# New forum member from Los Angeles



## hansolo3 (Mar 6, 2008)

Hi everyone. I'm a long time road rider from Florida (used to race a long time ago). I've been in LA for a while but started riding again about 6 months ago (after buying a Specialized Tarmac Expert) and haven't gotten off since! Still gettting used to the hills, but I'm much better at it now.

So if you're looking to go riding, let me know. I live in Toluca Lake but will ride almost anywhere. Also, if you're a FaceBook member, take a look at the group I created and join (it's free!) Get on your BIKE and RIDE

Thanks,
Jason


----------



## roadfix (Jun 20, 2006)

Welcome Jason! Another Griffith Park/observatory rider! We'll see you on the hill!


----------



## hansolo3 (Mar 6, 2008)

Thanks roadfix!

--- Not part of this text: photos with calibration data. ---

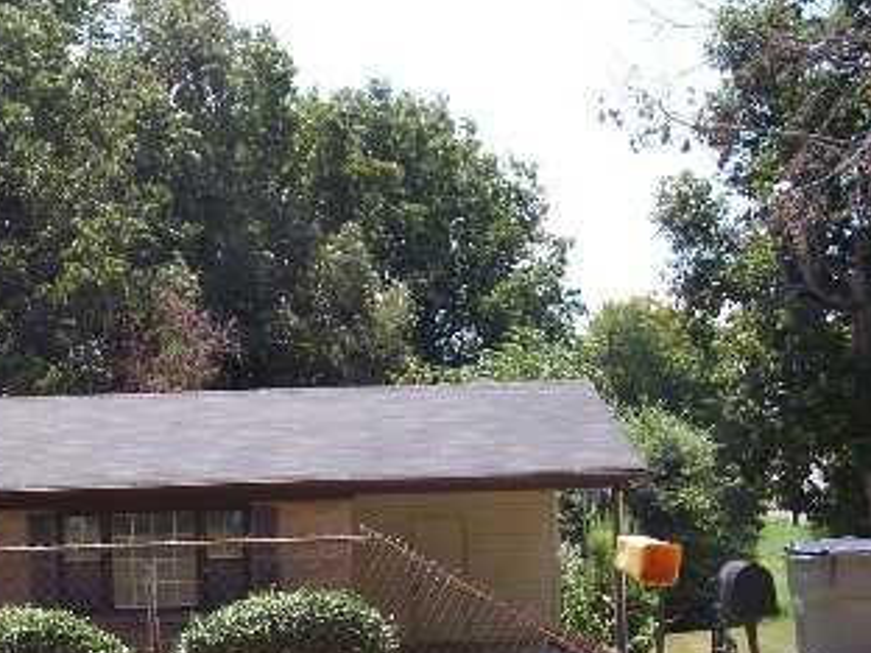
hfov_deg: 23.6
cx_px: 47
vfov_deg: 18.4
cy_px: 399
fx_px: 2013
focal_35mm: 80
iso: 100
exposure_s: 1/500
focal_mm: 8
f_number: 3.4
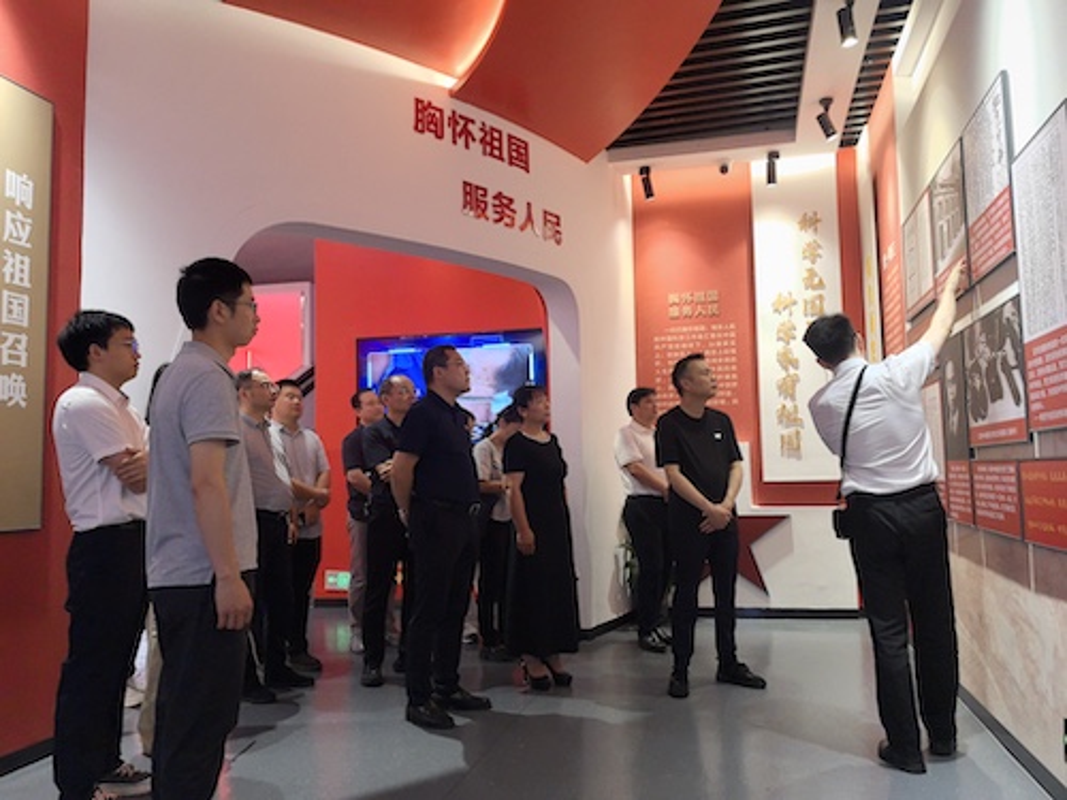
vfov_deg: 51.4
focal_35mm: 27
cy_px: 400
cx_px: 534
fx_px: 832
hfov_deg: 65.3
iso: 250
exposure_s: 1/99.6
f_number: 2
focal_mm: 5.75
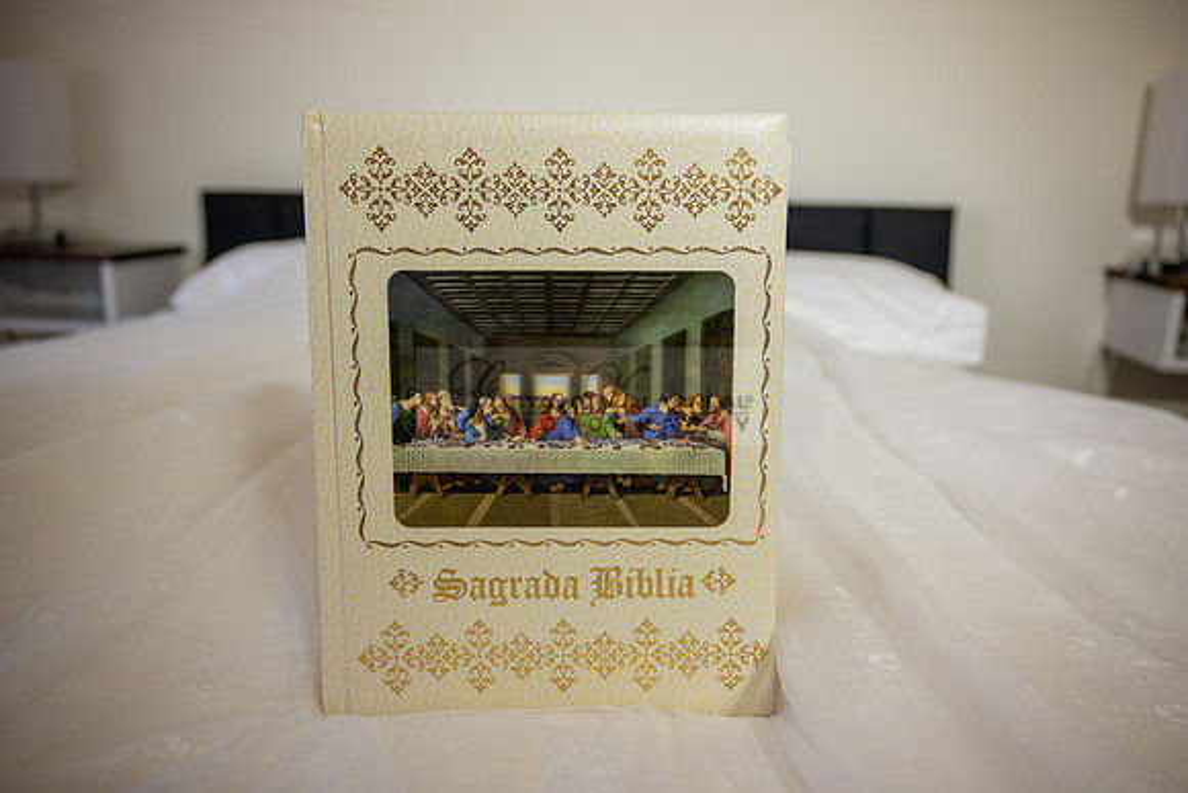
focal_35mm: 28
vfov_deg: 46.4
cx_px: 594
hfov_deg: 65.5
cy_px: 396
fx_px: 924
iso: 500
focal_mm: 28
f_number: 4
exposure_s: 1/80
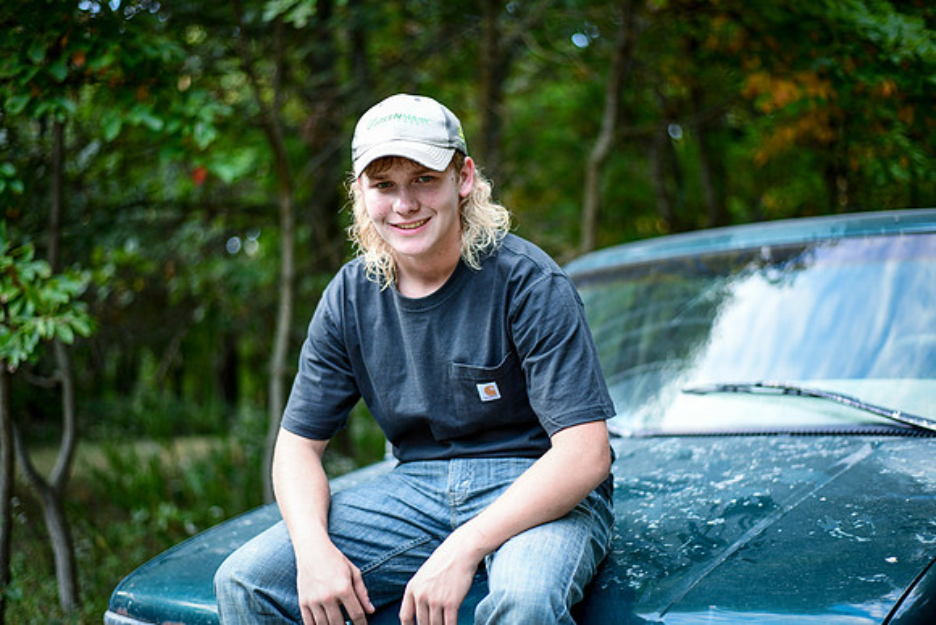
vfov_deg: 27.0
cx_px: 468
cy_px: 312
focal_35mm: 50
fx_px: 1300
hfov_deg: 39.6
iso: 1000
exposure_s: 1/800
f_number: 1.8
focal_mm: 50
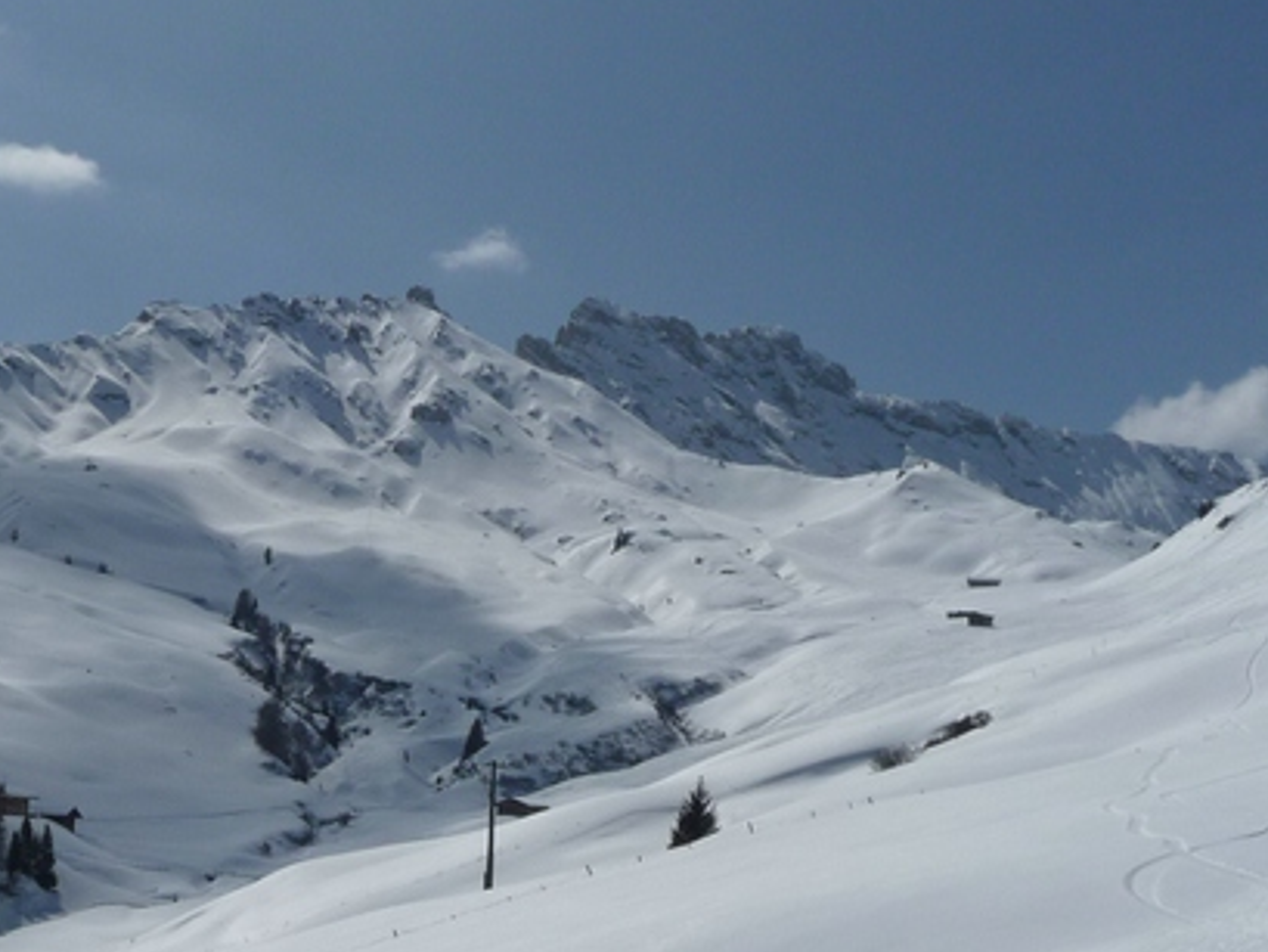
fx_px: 2382
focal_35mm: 65
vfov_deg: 22.6
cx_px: 341
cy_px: 577
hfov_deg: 29.4
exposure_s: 1/1600
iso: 100
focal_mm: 4.7
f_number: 8
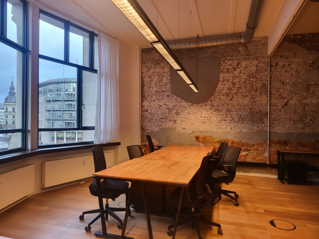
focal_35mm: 24
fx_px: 221
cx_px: 160
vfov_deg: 56.8
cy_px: 120
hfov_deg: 71.6
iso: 250
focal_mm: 5
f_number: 1.8
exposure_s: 1/100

Meet you at the top!>
Jason


----------



## cwg_at_opc (Oct 20, 2005)

interesting. your 25mi ride takes you right past my work(disney) - what time
of the day do you hit the park?(i ride at noon-1pm most days, M, T, TH, F)


----------



## JoeDaddio (Sep 3, 2005)

Feel free to join us on Saturday!


http://forums.roadbikereview.com/showthread.php?t=123503










joe


----------



## il sogno (Jul 15, 2002)

Jason, if you see me struggling up the Griff Park hill, a little push would be appreciated. Thanks. 

i.s.


----------